The Regulated and Other Activities (Mandatory Reporting of Child Sexual Abuse) Bill is due later this month to have its second reading in the House of Lords .

For  convenience it is the bill designed to put the mandatory reporting of child abuse into law.

IICSA had recommended mandatory reporting in its final report.

The argument or case is that mandatory reporting is an essential safeguarding tool. It is one that is already in place in many countries in the west.

Baroness Grey-Thompson in 2024  presented to the House of Lords a bill to mandate those providing and carrying out regulated or other activities with responsibility for the care of children to report known and suspected child sexual abuse; to protect mandated reporters from detriment; to create a criminal offence of failing to report prescribed concerns; and for connected purposes.

The bill contains a list of regulated activities which is interesting for those included but also for those that are not. As one would expect schools are seen as regulated activities and so a teacher would be required to report, but on my reading the scouts for example  appear to be excluded which strikes me as an odd omission.

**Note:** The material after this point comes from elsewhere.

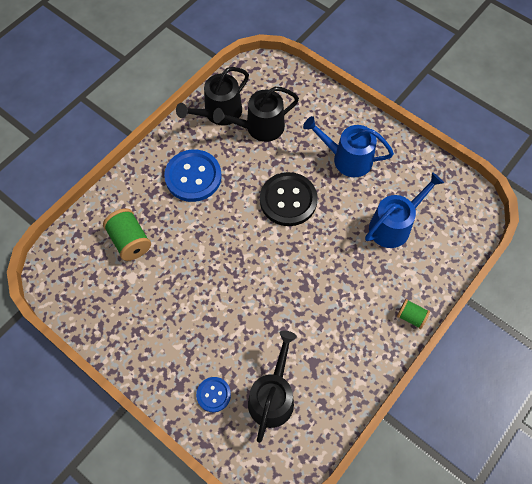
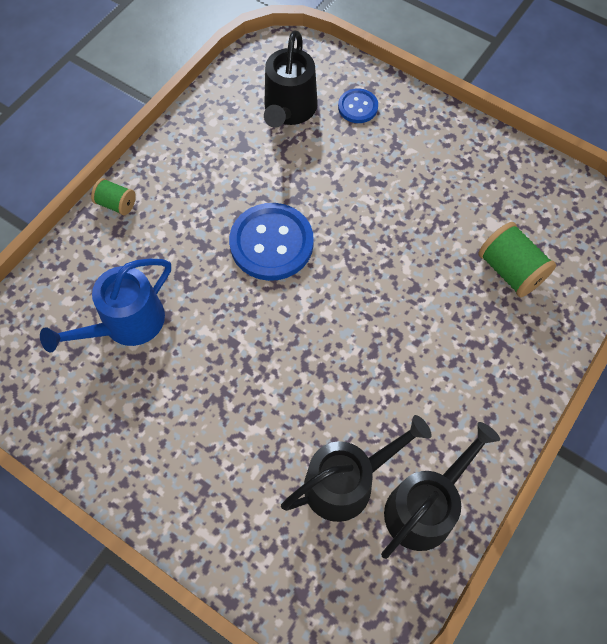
camera: 175 degrees right, 0 degrees up
(193, 177) = (443, 378): blue button -> blue button (271, 243)
(288, 200) = (287, 350): black button -> none
(347, 159) = (192, 432): blue watering can -> none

I have by chance discussed the bill with a senior social worker who has an academic interest in training those coming into social work. She is of the opinion that the bill is unnecessary and if enacted would result in the system being swamped with reports. I pointed out that initially that’s what happened in Australia but the system settled down, and appears to work. The point is that culture surely needs to change so that a blind-eye to child abuse is not turned? She disagrees being of the opinion that good safeguarding comes down to good training and experience. Her concern is that experienced social workers are leaving the profession because of the burden of the work they are expected to carry, and the bill if enacted would simply be a cross too heavy to bear.

If IICSA ‘ recommendation that there should be a mandatory reporting law is to come about the brief observations I have made are probably a foretaste of the arguments that will need to be successfully overcome.